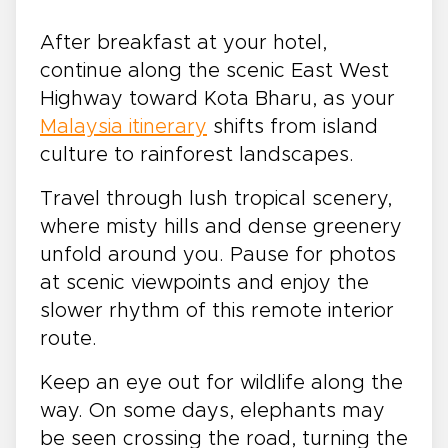
After breakfast at your hotel,
continue along the scenic East West
Highway toward Kota Bharu, as your
Malaysia itinerary
shifts from island
culture to rainforest landscapes.
Travel through lush tropical scenery,
where misty hills and dense greenery
unfold around you. Pause for photos
at scenic viewpoints and enjoy the
slower rhythm of this remote interior
route.
Keep an eye out for wildlife along the
way. On some days, elephants may
be seen crossing the road, turning the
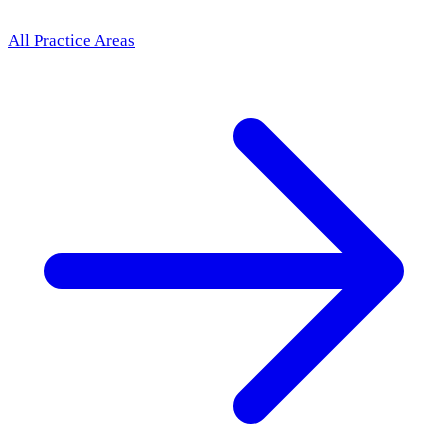
All Practice Areas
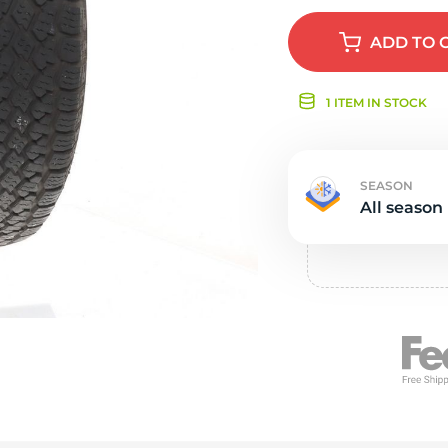
s
ADD
TO 
1 ITEM IN STOCK
SEASON
All season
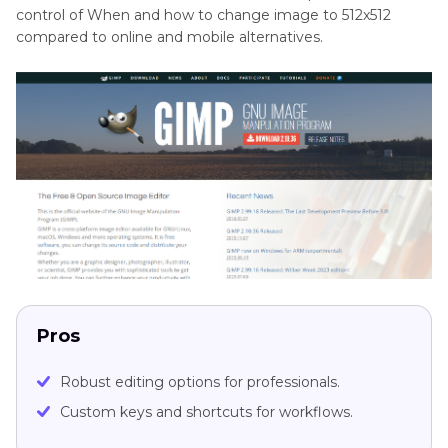
control of When and how to change image to 512x512
compared to online and mobile alternatives.
Pros
Robust editing options for professionals.
Custom keys and shortcuts for workflows.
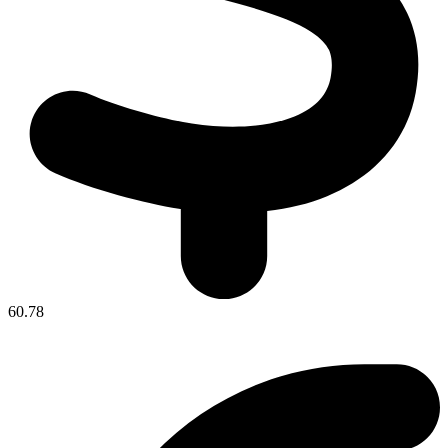
60.78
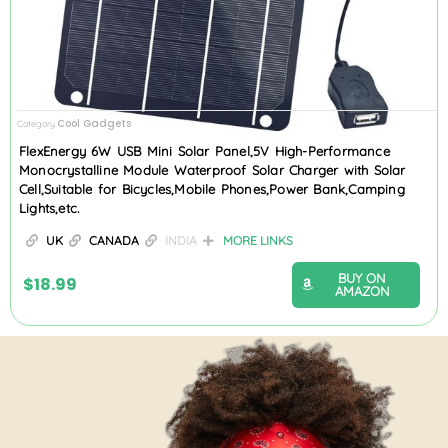
Cool Gadgets
Category
FlexEnergy 6W USB Mini Solar Panel,5V High-Performance
Monocrystalline Module Waterproof Solar Charger with Solar
Cell,Suitable for Bicycles,Mobile Phones,Power Bank,Camping
Lights,etc.
UK
CANADA
INDIA
MORE LINKS
BUY ON
$
18.99
AMAZON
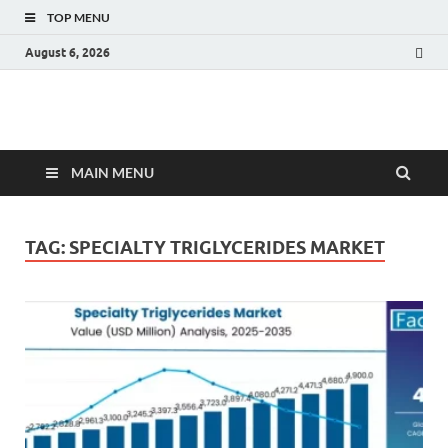
TOP MENU
August 6, 2026
Fact.MR Blog
Unlocking Industry Insights: Forecasting Tomorrow's Trends
MAIN MENU
TAG:
SPECIALTY TRIGLYCERIDES MARKET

■ ■ ■ ■ ■ ■ ■

◆ Task prompt
Return each line of the records that contains the word "along". Case matters.

◆ Exercise result
continue along the scenic East West
Keep an eye out for wildlife along the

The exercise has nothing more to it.